How to complete this task: Set down, please, exactly the lines below that run from the line with "text: (728, 134)" to the line with "text: (785, 493)", both lines included.

Data records:
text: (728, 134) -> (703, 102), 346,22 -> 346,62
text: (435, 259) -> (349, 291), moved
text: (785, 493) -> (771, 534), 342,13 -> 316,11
--
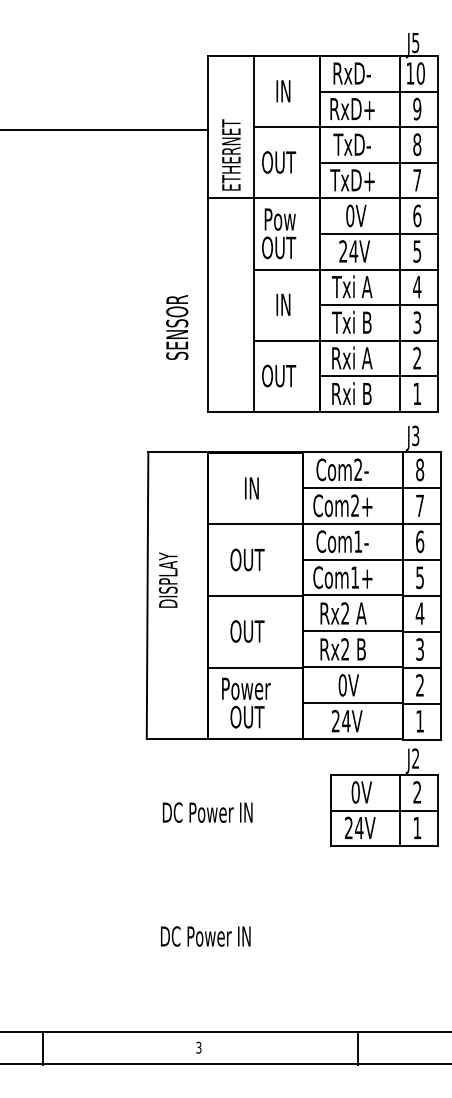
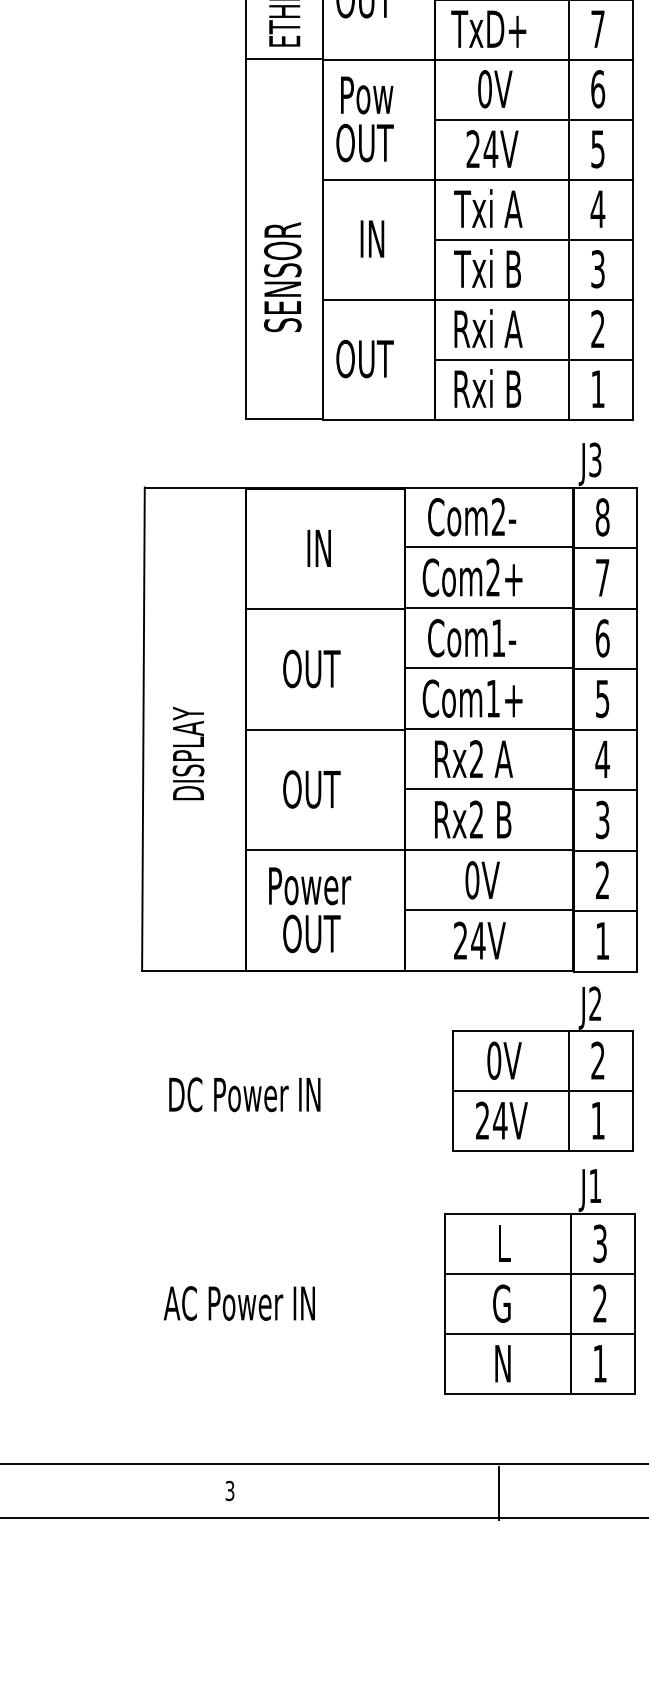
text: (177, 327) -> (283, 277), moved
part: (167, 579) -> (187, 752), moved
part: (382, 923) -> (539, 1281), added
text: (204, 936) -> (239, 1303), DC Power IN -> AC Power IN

Solved problem:
text: (728, 134) -> (703, 102), 346,22 -> 346,62
text: (435, 259) -> (349, 291), moved
text: (785, 493) -> (771, 534), 342,13 -> 316,11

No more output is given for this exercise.